Career Possibilities

Why Study Spanish? 

A bachelor's degree in Spanish is a very useful asset to have in today's social and economic climates, especially in the United States, where, according to studies conducted by the U.S. Census Bureau, people of Hispanic and Latino descent will make up more than 31% of the nation's population by the year 2060. In California alone, Latinos make up 40% of the population, making them the largest racial/ethnic group in the state. Consequently, people with the skills and ability to communicate in Spanish will be in high demand from all corners of the job market(s). A degree in Spanish can open up many different opportunities, including but not limited to:


More and more, the study of Spanish language is being required in high schools and elementary schools all across the country. Teachers who are fluent in Spanish are the key to shaping these young minds and preparing them to learn a language spoken by more than one billions people across the world. The department's major curriculum also doubles as the Subject Matter Preparation Program (SMPP) for Future High School Spanish Teachers, which allows students to teach Spanish at the high school level. The department's Bilingual Authorization allows students who hold the authorization to conduct all kinds of classes in Spanish.
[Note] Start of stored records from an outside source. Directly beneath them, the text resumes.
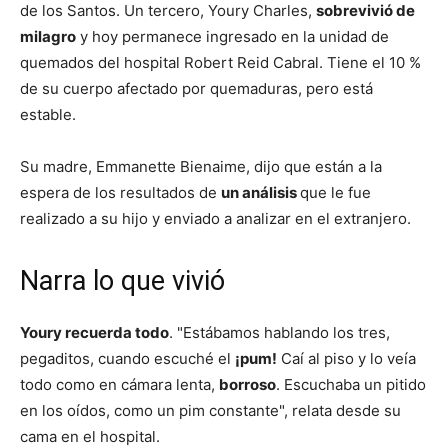
de los Santos. Un tercero, Youry Charles,
sobrevivió de
milagro
y hoy permanece ingresado en la unidad de
quemados del hospital Robert Reid Cabral. Tiene el 10 %
de su cuerpo afectado por quemaduras, pero está
estable.
Su madre, Emmanette Bienaime, dijo que están a la
espera de los resultados de
un análisis
que le fue
realizado a su hijo y enviado a analizar en el extranjero.
Narra lo que vivió
Youry recuerda todo
. "Estábamos hablando los tres,
pegaditos, cuando escuché el
¡pum!
Caí al piso y lo veía
todo como en cámara lenta,
borroso
. Escuchaba un pitido
en los oídos, como un pim constante", relata desde su
cama en el hospital.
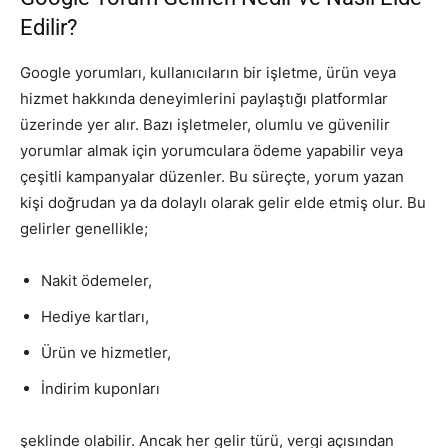
Edilir?
Google yorumları, kullanıcıların bir işletme, ürün veya
hizmet hakkında deneyimlerini paylaştığı platformlar
üzerinde yer alır. Bazı işletmeler, olumlu ve güvenilir
yorumlar almak için yorumculara ödeme yapabilir veya
çeşitli kampanyalar düzenler. Bu süreçte, yorum yazan
kişi doğrudan ya da dolaylı olarak gelir elde etmiş olur. Bu
gelirler genellikle;
Nakit ödemeler,
Hediye kartları,
Ürün ve hizmetler,
İndirim kuponları
şeklinde olabilir. Ancak her gelir türü, vergi açısından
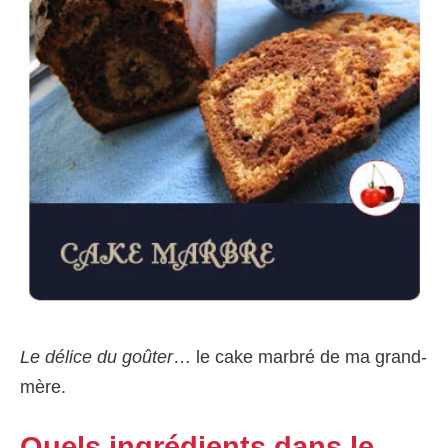
Le délice du goûter
… le cake marbré de ma grand-
mère.
Quels ingrédients dans le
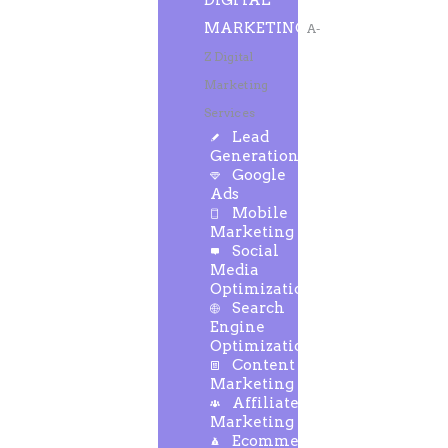
DIGITAL
MARKETING
A-
Z Digital
Marketing
Services
Lead
Generation
Google
Ads
Mobile
Marketing
Social
Media
Optimization
Search
Engine
Optimization
Content
Marketing
Affiliate
Marketing
Ecommerce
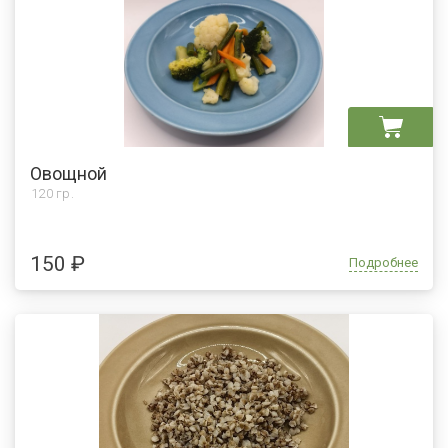
Овощной
120 гр.
150 ₽
Подробнее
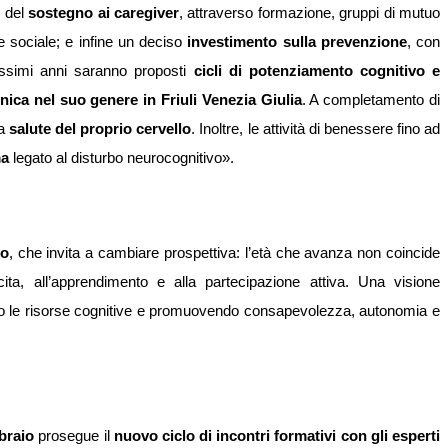
o del
sostegno ai caregiver
, attraverso formazione, gruppi di mutuo
e sociale; e infine un deciso
investimento sulla prevenzione
, con
rossimi anni saranno proposti
cicli di potenziamento cognitivo e
nica nel suo genere in Friuli Venezia Giulia
. A completamento di
la
salute del proprio cervello
. Inoltre, le attività di benessere fino ad
ma
legato al disturbo neurocognitivo».
vo
, che invita a cambiare prospettiva: l’età che avanza non coincide
a, all’apprendimento e alla partecipazione attiva. Una visione
ndo le risorse cognitive e promuovendo consapevolezza, autonomia e
braio
prosegue il
nuovo ciclo di incontri formativi con gli esperti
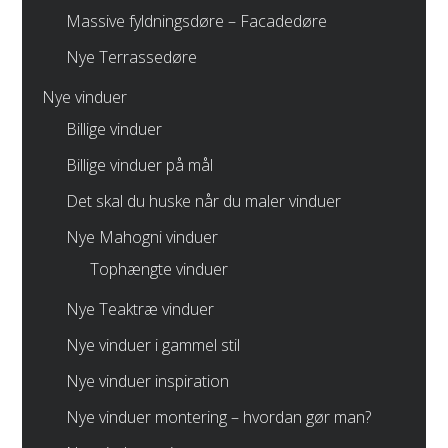
Massive fyldningsdøre – Facadedøre
Nye Terrassedøre
Nye vinduer
Billige vinduer
Billige vinduer på mål
Det skal du huske når du maler vinduer
Nye Mahogni vinduer
Tophængte vinduer
Nye Teaktræ vinduer
Nye vinduer i gammel stil
Nye vinduer inspiration
Nye vinduer montering – hvordan gør man?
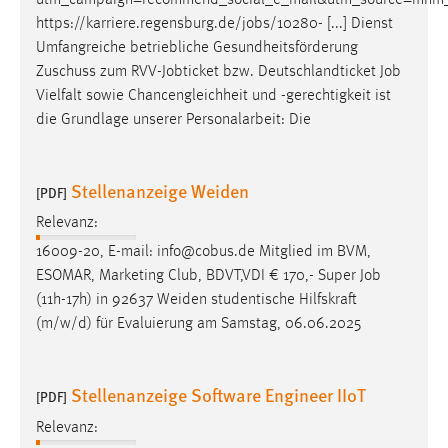
https://karriere.regensburg.de/
jobs
/10280- [...] Dienst
Cookie Laufzeit:
Umfangreiche betriebliche Gesundheitsförderung
Max. 13 Monate
Zuschuss zum RVV-Jobticket bzw. Deutschlandticket
Job
Vielfalt sowie Chancengleichheit und -gerechtigkeit ist
die Grundlage unserer Personalarbeit: Die
MARKETING
Marketing Cookies werden von Drittanbietern
Stellenanzeige Weiden
[PDF]
verwendet, um personalisierte Werbung anzuzeigen.
Sie tun dies, indem sie Besucher über Websites
Relevanz:
hinweg verfolgen.
16009-20, E-mail: info@cobus.de Mitglied im BVM,
ESOMAR, Marketing Club, BDVT,VDI € 170,- Super
Job
Google Ads
(11h-17h) in 92637 Weiden studentische Hilfskraft
(m/w/d) für Evaluierung am Samstag, 06.06.2025
Name:
_gcl_au
Anbieter:
Stellenanzeige Software Engineer IIoT
[PDF]
Google Ireland Limited
Relevanz:
Zweck:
Many students go on to have successful careers as high school and elementary teachers, both in traditional classes that aim to teach Spanish to non-speakers and classes held for students whose primary language is Spanish.

Furthering Education

Besides imparting practical communication skills such as speaking and reading proficiency, a degree in Spanish also allows students to develop critical thinking skills. These kinds of skills are essential for those students who wish to continue on to graduate or professional studies, such as pursuing an MA or Ph.D. in Spanish, master's in education, a law degree, or a master's in business administration, to name a few. A master's degree allows the holder to teach in community colleges, while a Ph.D. allows holders to teach at four-year universities. People who receive graduate degrees, regardless of the discipline they complete it in, oftentimes go on to fill important administrative roles in their universities or schools, such as becoming the dean of a college, the principal of a high school or the president of a university. 

Serving the Public

Many of the cities and communities in the United States are predominantly made up of Latino and Hispanic people. A degree in Spanish will allow students who wish to pursue a career in the public sector, such as running for city office or working for the federal government, and students who wish to work in a public service role, such as a police officer, to develop  language skills that will help them communicate with and, more importantly, represent these communities in a much better capacity. 


Many students with a degree in Spanish go on to receive the training and certification required to be translators and interpreters. Oftentimes, they can work for courthouses, corporations, schools, and even prestigious institutions and entities like the United Nations.